Added to the fact that Europe’s energy bills will likely remain elevated for weeks or even months if the ceasefire holds, and the trend becomes clear: Europe is having to pay ever more just to remain part of a transatlantic alliance that has become highly unpredictable.
“It’s a pattern,” said Nacho Sánchez Amor, a Spanish socialist lawmaker who sits on the European Parliament’s Committee on Foreign Affairs. “In Gaza, we will pay for reconstruction. In Ukraine, we’re paying for the war — basically alone at this point. Now we might have to pay to clear the Strait of Hormuz.”
He added: “NATO is meant to be based on reciprocal loyalty. But this is not how it’s working.”
The next big challenge
In the hours after Trump announced his ceasefire deal on Tuesday evening Washington time, climbing down from threats of total annihilation against Iran, EU leaders cheered a win for diplomacy.
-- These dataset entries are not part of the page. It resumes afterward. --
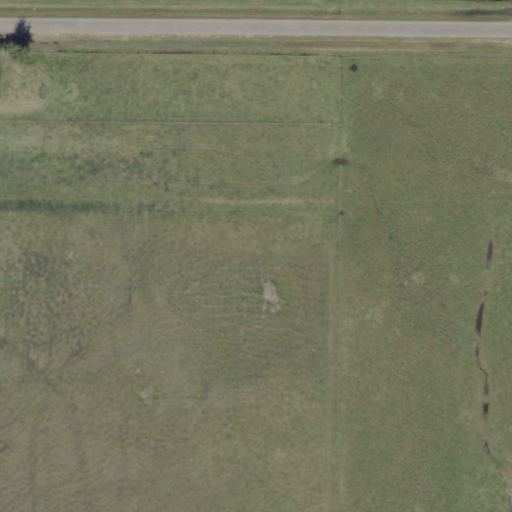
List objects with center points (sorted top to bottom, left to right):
road: (256, 18)
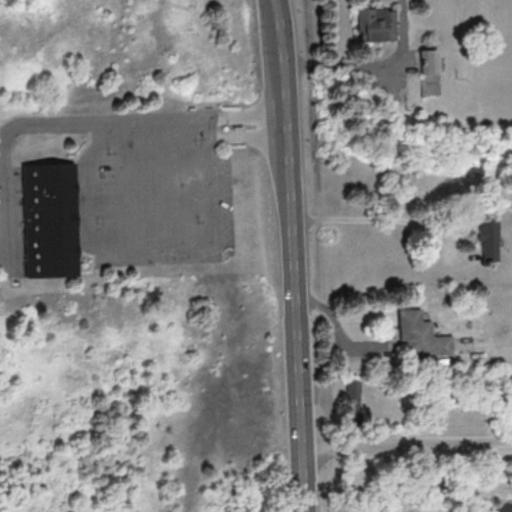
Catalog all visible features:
building: (375, 24)
building: (429, 72)
road: (2, 150)
road: (89, 211)
building: (49, 219)
building: (50, 219)
road: (372, 219)
building: (488, 237)
road: (292, 255)
building: (421, 334)
building: (353, 402)
road: (405, 446)
building: (503, 505)
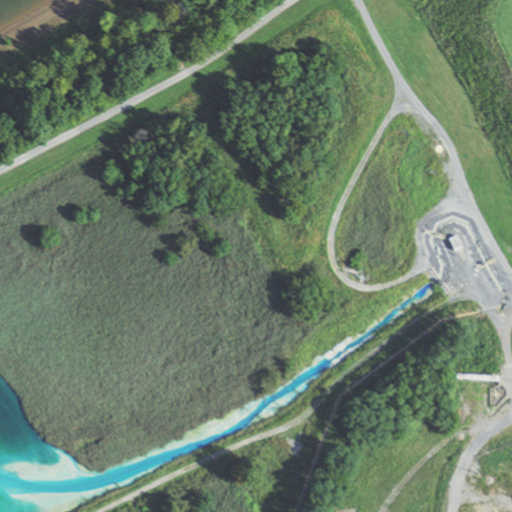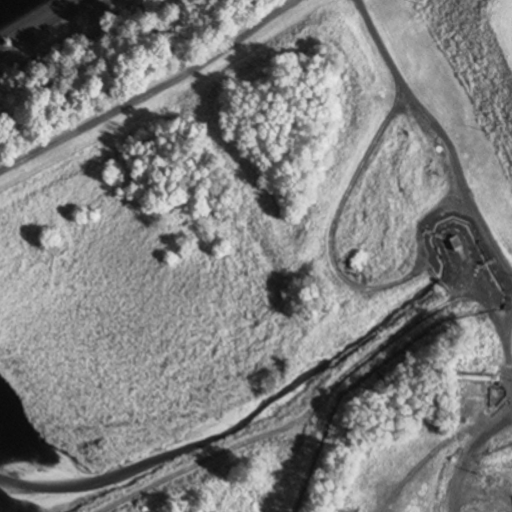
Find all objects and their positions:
road: (149, 90)
road: (438, 135)
building: (452, 244)
road: (467, 455)
building: (344, 511)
The 11th hour deal delivered “much-needed” de-escalation, European Commission President Ursula von der Leyen posted on social media.
But even as they exhaled, leaders were bracing for the next big challenge — how to reopen the strait. French President Emmanuel Macron, who has clashed with Trump over the war, said Wednesday that a group of 15 countries including France would “facilitate the resumption of maritime traffic” through the strait “once the conditions are right.”
Easier said than done. Even distributed across the navies of several powers, including non-EU Australia and the U.K., the costs of such an operation would be considerable. The U.S.-led Operation Earnest Will, which involved protecting Kuwaiti tankers from Iranian attacks in 1987-1988, cost participating allied nations several hundred million dollars, likely more than $1 billion when adjusted for inflation.